Collating open data from across Scotland
MIT License
20 stars 18 forks source link

Add National Records Scotland as a source #184

Open KarenJewell opened 1 year ago

KarenJewell commented 1 year ago

Sadly, there doesn't appear to be any API. glhf.

https://www.nrscotland.gov.uk/statistics-and-data

k7ragav commented 1 year ago

Hey all. This looks like an interesting one. Is it possible if I can work on this?

KarenJewell commented 1 year ago

Awesome yeah go for it! I'd recommend self-assigning the ticket so no one else picks it up also.

KarenJewell commented 1 year ago

Oops apparently you're not able to assign so I've just done that now - all yours!

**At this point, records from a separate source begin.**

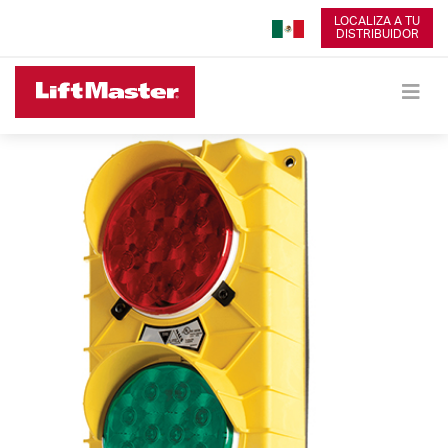
LOCALIZA A TU
DISTRIBUIDOR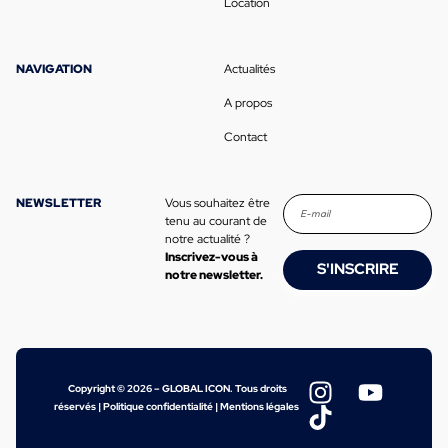
Location
NAVIGATION
Actualités
A propos
Contact
NEWSLETTER
Vous souhaitez être
tenu au courant de
notre actualité ?
Inscrivez-vous à
S'INSCRIRE
notre newsletter.
Copyright © 2026 – GLOBAL ICON. Tous droits
réservés |
Politique confidentialité
|
Mentions légales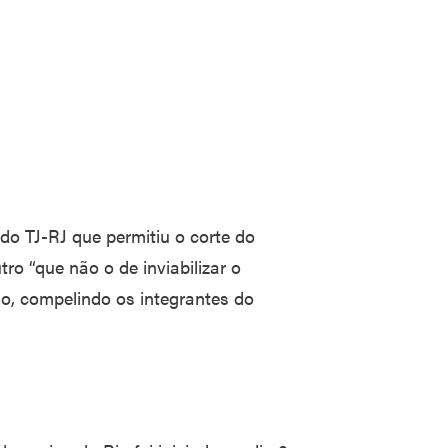
 do TJ-RJ que permitiu o corte do
ro “que não o de inviabilizar o
ão, compelindo os integrantes do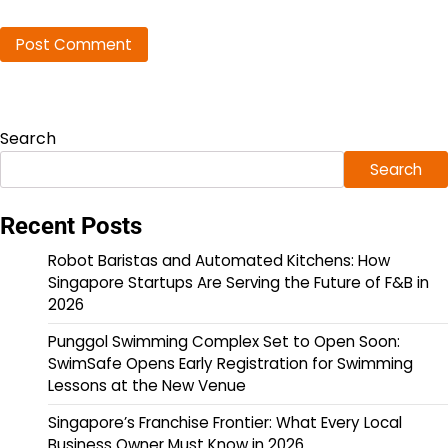
Search
Search
Recent Posts
Robot Baristas and Automated Kitchens: How
Singapore Startups Are Serving the Future of F&B in
2026
Punggol Swimming Complex Set to Open Soon:
SwimSafe Opens Early Registration for Swimming
Lessons at the New Venue
Singapore’s Franchise Frontier: What Every Local
Business Owner Must Know in 2026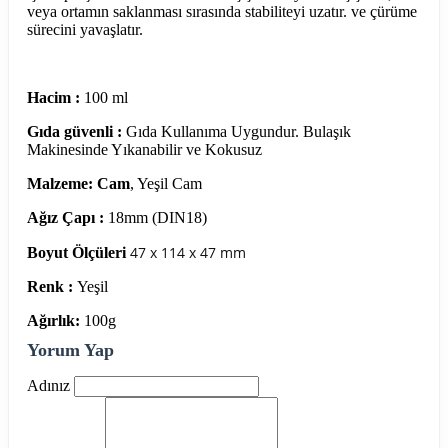
veya ortamın saklanması sırasında stabiliteyi uzatır. ve çürüme
sürecini yavaşlatır.
Hacim :
100 ml
Gıda güvenli :
Gıda Kullanıma Uygundur. Bulaşık
Makinesinde Yıkanabilir ve Kokusuz
Malzeme: Cam
, Yeşil Cam
Ağız Çapı :
18mm (DIN18)
47 x 114 x 47 mm
Boyut Ölçüleri
Renk :
Yeşil
Ağırlık:
100g
Yorum Yap
Adınız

Shout if you need anything.

k7ragav commented 1 year ago

Thanks Karen! If possible, could you add more info in the issue? Like which datasets are needed :)

k7ragav commented 1 year ago

Hey. I had a question regarding this. :) I am in the process of thinking of ways to do this. For a link such as this https://www.nrscotland.gov.uk/statistics-and-data/statistics/stats-at-a-glance/registrar-generals-annual-review/2021 There are much more data present in the Excel sheet given here. So would you like to have them all in different CSVs and placed in the folder the_od_bods/data/scraped_results ? Or keep it as an excel sheet?

KarenJewell commented 1 year ago

Sorry I'm not sure I understand the question rightly, but we're not scraping the dataset, only the dataset metadata. Please see merged_output.csv for what the end aggregated goal is. The intermediary structure doesn't matter as long as it can append on to merged_output.

Maybe see /web-scrapers for examples of other web scrapers we use and the wiki for an overview of the pipeline

For your first question - we want all datasets!

k7ragav commented 1 year ago

Oh yes! So silly! I get it now. Thanks! :)

KarenJewell commented 1 year ago

Not silly at all! If anything it highlights there's more we could do to make it clearer for new contributors. Thanks for taking this on and shout if we can help with any.

k7ragav commented 1 year ago

Hey all. Sorry another question. 🙈 I am writing the first version of the script and kind of hit a roadblock.

There is this drop down menu here https://www.nrscotland.gov.uk/statistics-and-data

Some of the links in the drop down have a CSV/XLSX download directly. But for the others, you need to click on a few more links in order to reach the CSV/XLSX download link. My question is, is it fine for the first version that I write a script that gets the data that is available directly from the drop down?

Please let me know if the question is not clear :)

Thanks

JackGilmore commented 1 year ago

Hey @k7ragav. Sorry it's taken so long to get back to you!

Just getting the data that is directly available from the dropdown is fine for a first draft.